I had seriously considered lurking outside of the building, sneaking inside, nonchalantly pretending I had a ticket. Or something. But God smiled down on me and preventing me from breaking the law and got me a free ticket.

The college student who introduced her read an introduction that was lifted directly from a book jacket or something. I recognized it. When she walked in carrying a big leather bag and her sweater, I wanted to cry. I felt like some fourteen year old girl swooning at a Clay Aiken concert. The entire room–150 of us–applauded as if she’d already done something amazing.

And she had, really. She wrote books. She writes books. That’s amazing, no matter how you look at it.

She wore black. A black t-shirt. Faded black jeans.
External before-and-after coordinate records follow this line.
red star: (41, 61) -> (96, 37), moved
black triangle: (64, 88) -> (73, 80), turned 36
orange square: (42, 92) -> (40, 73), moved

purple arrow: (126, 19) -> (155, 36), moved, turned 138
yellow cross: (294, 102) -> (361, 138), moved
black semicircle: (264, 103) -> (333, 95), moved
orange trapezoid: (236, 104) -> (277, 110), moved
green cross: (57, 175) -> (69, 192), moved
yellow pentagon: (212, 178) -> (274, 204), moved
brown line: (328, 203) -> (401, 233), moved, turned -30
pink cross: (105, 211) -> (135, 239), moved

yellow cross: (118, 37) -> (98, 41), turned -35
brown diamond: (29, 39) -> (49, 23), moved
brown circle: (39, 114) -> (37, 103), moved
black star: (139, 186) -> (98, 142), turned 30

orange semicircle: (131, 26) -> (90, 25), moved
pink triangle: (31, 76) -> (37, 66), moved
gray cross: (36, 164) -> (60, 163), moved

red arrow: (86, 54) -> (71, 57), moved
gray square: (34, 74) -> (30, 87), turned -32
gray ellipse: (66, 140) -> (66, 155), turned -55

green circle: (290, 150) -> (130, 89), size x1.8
Sensible black shoes. But a foresty-green headband on her dreadlocked hair and a matching greenish scrunchy holding the back into a crazy ponytail. She put on her sweater and said “I get hot, I get cold.” And then she took it off.

She read ten pages of her new book. Ten pages about Sam, her now-14 year old boy, a boy who sounded so much like my own boys, like my Shane specifically, with his propensity to whack bushes with a big stick. I laughed in recognition and comfort. (She also mentioned at one point how being at home with a baby is so boring that you want to hang yourself. That is so true some days.)
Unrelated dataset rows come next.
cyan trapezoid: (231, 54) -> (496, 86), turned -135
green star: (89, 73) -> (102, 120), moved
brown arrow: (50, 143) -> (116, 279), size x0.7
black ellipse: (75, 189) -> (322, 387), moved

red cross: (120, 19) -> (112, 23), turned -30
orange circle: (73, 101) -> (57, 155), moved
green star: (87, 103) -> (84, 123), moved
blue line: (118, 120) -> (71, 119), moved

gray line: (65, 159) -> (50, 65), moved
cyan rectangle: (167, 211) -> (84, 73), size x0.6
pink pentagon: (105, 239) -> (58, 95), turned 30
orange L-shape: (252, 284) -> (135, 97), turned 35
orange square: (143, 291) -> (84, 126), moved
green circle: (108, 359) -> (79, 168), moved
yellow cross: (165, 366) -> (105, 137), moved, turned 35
After she read, she talked about writing, about the process. I’ve read her books and I know. I know what to do, I know how to do it. I just don’t do it. I don’t write because I can’t see the whole road–and she pointed out that all you really need to see is what is in the headlights. You can make an entire journey in the dark, following the illumination of just the headlights.

Then she took questions, but only a few. They were excellent questions, but I wanted to know the following things:

1) Favorite authors, favorite books.
2) What first? An agent? A publisher? How do you actually get someone to say “yes” to your novel?
3) Will you write for Salon again?

I also wanted to tell her that my dad died, too, when I was in my early twenties. “Hard Laughter” spoke to my heart. I wanted to tell her that I have boys who smell and brandish sticks like swords and that some days I am so bored I want to climb out of the bedroom window on a rope of tied-together-bedsheets. I wanted to tell her about the miraculous way I got a ticket, thanks to Beth Stevens’ illness. But all I did tell her at the book-signing afterwards was, “You are the only author I ever wrote a fan letter to.” And she smiled and said, “Well, I’m sure that I would have lifted it up for a blessing, but I never answer letters anymore.” And I smiled and took my book and went home.

I had a fantasy on my way to the lecture that she and I would go out for coffee and chat and she’d definitely want to be my New Best Friend. But she mentioned during her talk that she hates to travel. She hates to mingle. She likes to be alone. She has a boyfriend, a son and about four good friends, but other than that, she doesn’t like to leave her house. She certainly does not like to eat with anyone.

And, of course, neither do I. So, she doesn’t want to be my New Best Friend, but that’s not why she makes me want to cry. She makes me want to cry because she makes me feel normal, validated, uncrazy. She’s a little farther along the path than I, and I can see her bobbing lantern up ahead in the dark and it gives me assurance that there is a path and not just a drop off in the dark.

As an aside, I noticed shoes tonight. Several women were wearing these shoes that reminded me of bowling shoes crossed with “earth shoes”, like the blue suede ones I wore in fifth grade that had the toe higher than the heel, so you were kind of tipped backwards on your feet at all times. And I thought, I need to get out more because apparently fashions have changed while I’ve been wearing my red Keds.